Falls die paar Zeilen Code so zusammen in einer Methode stehen, dann ist das selbstverständlich, denn du erzeugst ja ständig eine neue HashMap die dann nur in einer lokalen Variable gespeichert ist.


----------



## Cury (1. Jan 2020)

Jetzt wird es hochgezählt, allerdings sehr unregelmäßig, aslo alle 10 Blöcke doer so und nach 10 gefarmten blöcken wird die Hashmap wieder gecleart


----------



## kneitzel (1. Jan 2020)

Kannst Du uns mehr von dem Code zeigen? Ohne Details wird Dir hier kaum jemand helfen können fürchte ich.


----------



## Cury (1. Jan 2020)

ok kommt: 





						Hastebin: Send and Save Text or Code Snippets for Free | Toptal®
					

Hastebin is a free web-based pastebin service for storing and sharing text and code snippets with anyone. Get started now.



					hastebin.com
				



geht das so?


----------



## Xyz1 (1. Jan 2020)

Das ist wie Raten...
Bitte mehr Code, Erklärungen usw usf ...
Und achte etwas auf Deine Rechtschreibung...
Und - wie man Fragen stellen sollte im Allgemeinen.
Danke.


----------



## Xyz1 (1. Jan 2020)

Cury hat gesagt.:


> ok kommt:
> 
> 
> 
> ...


Nein, das Forum ist dazu gedacht Code auch hier zu posten.


----------



## Cury (1. Jan 2020)

ok sorry.
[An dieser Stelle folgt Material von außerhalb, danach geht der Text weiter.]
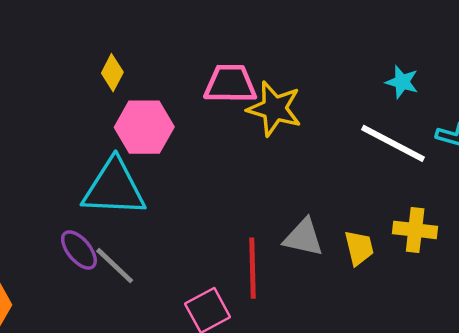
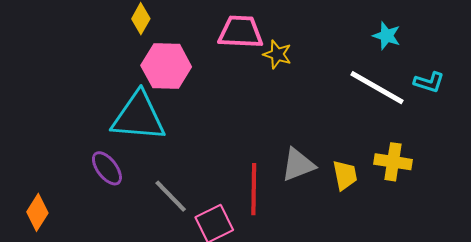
yellow star: (274, 109) -> (277, 54), size x0.6
gray triangle: (303, 237) -> (298, 165), turned -36
gray line: (115, 266) -> (171, 196), moved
Ich werde darauf Achten


----------



## Cury (1. Jan 2020)

.


----------



## kneitzel (1. Jan 2020)

Wie ist der HashCode von ItemStack implementiert? Ist sicher gestellt, dass der HashCode der ItemStack Instanzen sich nicht verändert mit der Zeit? Das wäre jetzt eine Möglichkeit, die mir einfällt. Der Code selbst ist recht unübersichtlich- jetzt auf dem Handy ist da ein Überblick schwer. Aber der Code verschreckt etwas ... wie lang ist da eine Methode? Und die vielen if else if .... aber ich schaue mal, dass ich da morgen evtl. noch das eine oder andere dazu schreibe ....


----------



## Cury (2. Jan 2020)

Danke an alle die mir hier Lösungsvorschläge geschickt haben. Ich habe jetzt eine mögliche Lösung gefunden. 
Der Fehler war, dass die Items zu 100% gleich sind und deshalb nimmt er immer den gleichn wert. Hat jemand eine Idee in welcher Form Items unterschiedlich sind, oder wie man sie unterschiedlich machen kann. 
Mit dem Displayname würde es halt gehen, aber dann könnte man die Items umbenennen.

Gibt es bei Items sowas wie UUID, wie bei Spielern?


----------



## kneitzel (2. Jan 2020)

Wenn Du Klassen schreibst, dann kannst Du da auch eine UUID einfügen. Es liegt doch an Dir als Entwickler, vorzugeben, was welche Klasse beinhalten soll.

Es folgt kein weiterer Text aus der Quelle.